Support adaptive tree, a feature supported by both sklearn and lightgbm. The tree leaf is recomputed based on residue of labels and predictions after construction.
For l1 error, the optimal value is the median (50 percentile).
This is marked as experimental support for the following reasons:
- The value is not well defined for distributed training, where we might have empty leaves for local workers. Right now I just use the original leaf value for computing the average with other workers, which might cause significant errors.
- Some follow-ups are required, for exact, pruner, and optimization for quantile function. Also, we need to calculate the initial estimation.
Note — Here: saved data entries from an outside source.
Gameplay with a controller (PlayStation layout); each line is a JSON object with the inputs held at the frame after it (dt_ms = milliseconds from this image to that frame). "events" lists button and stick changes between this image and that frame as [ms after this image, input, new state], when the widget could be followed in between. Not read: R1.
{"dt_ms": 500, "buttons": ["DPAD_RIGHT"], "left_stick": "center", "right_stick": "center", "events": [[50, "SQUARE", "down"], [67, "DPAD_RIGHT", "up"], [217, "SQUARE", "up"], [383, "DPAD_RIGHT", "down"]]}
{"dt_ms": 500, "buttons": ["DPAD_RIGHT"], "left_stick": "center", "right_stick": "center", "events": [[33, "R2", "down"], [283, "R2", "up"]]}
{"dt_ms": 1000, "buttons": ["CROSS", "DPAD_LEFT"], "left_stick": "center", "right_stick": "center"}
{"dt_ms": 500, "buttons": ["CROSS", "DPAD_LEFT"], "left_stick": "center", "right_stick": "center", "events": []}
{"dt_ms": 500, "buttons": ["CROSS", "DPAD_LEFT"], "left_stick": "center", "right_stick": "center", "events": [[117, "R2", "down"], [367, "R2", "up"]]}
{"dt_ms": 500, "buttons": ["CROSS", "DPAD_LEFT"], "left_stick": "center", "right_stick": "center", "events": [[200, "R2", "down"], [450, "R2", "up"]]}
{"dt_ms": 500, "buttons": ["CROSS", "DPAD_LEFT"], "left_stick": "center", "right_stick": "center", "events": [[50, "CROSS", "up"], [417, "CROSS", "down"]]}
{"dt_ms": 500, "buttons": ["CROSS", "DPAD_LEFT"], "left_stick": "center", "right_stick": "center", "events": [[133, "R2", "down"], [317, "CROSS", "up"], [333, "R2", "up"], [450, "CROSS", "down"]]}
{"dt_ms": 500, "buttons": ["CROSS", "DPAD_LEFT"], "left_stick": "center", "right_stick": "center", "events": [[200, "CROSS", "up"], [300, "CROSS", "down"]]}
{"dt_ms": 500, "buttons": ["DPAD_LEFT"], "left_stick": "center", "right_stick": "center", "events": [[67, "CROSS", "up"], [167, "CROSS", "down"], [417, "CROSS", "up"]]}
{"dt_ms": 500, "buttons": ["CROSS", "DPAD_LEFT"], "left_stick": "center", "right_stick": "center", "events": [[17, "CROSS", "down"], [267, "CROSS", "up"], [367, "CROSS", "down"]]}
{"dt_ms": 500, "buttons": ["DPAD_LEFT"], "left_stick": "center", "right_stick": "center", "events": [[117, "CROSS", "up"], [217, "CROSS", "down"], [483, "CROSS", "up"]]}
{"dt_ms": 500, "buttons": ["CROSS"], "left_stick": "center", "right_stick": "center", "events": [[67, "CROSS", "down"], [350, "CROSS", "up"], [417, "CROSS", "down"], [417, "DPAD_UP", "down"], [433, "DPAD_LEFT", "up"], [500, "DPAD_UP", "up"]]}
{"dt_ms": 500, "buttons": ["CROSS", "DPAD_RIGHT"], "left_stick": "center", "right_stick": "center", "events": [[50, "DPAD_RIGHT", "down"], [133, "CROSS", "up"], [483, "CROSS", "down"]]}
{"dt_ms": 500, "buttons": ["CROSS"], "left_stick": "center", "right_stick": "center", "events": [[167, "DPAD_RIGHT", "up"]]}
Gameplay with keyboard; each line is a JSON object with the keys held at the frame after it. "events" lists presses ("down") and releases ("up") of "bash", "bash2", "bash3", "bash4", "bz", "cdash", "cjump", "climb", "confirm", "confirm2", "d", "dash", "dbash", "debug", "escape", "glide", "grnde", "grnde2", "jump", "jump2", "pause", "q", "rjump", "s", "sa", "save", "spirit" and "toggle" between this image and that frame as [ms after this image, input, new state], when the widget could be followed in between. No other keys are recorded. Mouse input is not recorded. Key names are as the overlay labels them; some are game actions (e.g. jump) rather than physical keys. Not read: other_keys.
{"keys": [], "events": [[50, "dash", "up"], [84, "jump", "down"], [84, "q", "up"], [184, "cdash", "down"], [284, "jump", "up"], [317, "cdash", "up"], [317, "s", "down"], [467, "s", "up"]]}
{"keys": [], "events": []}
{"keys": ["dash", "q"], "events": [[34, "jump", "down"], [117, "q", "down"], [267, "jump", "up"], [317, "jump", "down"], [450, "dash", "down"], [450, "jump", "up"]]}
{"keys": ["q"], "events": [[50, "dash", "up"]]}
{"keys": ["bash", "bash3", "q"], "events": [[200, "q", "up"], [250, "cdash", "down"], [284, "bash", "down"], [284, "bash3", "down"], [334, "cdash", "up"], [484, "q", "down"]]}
* Implement `MaxCategory` in quantile.
* Implement partition-based split for GPU evaluation. Currently, it's based on the existing evaluation function.
* Extract an evaluator from GPU Hist to store the needed states.
* Added some CUDA stream/event utilities.
* Update document with references.
* Fixed a bug in approx evaluator where the number of data points is less than the number of categories.
This PR changes base_margin into a 3-dim array, with one of them being reserved for multi-target classification. Also, a breaking change is made for binary serialization due to extra dimension along with a fix for saving the feature weights. Lastly, it unifies the prediction initialization between CPU and GPU. After this PR, the meta info setter in Python will be based on array interface.